▶ **EXERCISE REQUIREMENTS**
Please copy the text of every item below line for line, with no changes, and leave the pictures out of your answer.

▶ **Stored data entries**
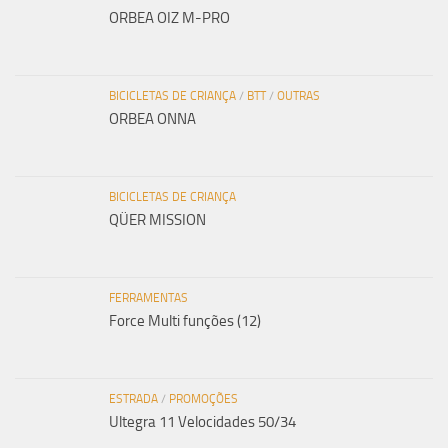
ORBEA OIZ M-PRO
BICICLETAS DE CRIANÇA
/
BTT
/
OUTRAS
ORBEA ONNA
BICICLETAS DE CRIANÇA
QÜER MISSION
FERRAMENTAS
Force Multi funções (12)
ESTRADA
/
PROMOÇÕES
Ultegra 11 Velocidades 50/34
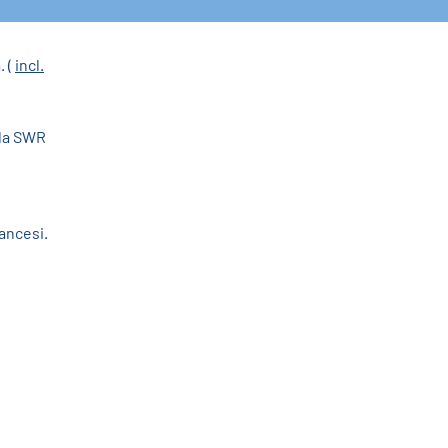
 ( 
incl.
lla SWR 
rancesi.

▶ **REPLY TO THE TASK**
ORBEA OIZ M-PRO
BICICLETAS DE CRIANÇA
/
BTT
/
OUTRAS
ORBEA ONNA
BICICLETAS DE CRIANÇA
QÜER MISSION
FERRAMENTAS
Force Multi funções (12)
ESTRADA
/
PROMOÇÕES
Ultegra 11 Velocidades 50/34
 ( 
incl.
lla SWR 
rancesi.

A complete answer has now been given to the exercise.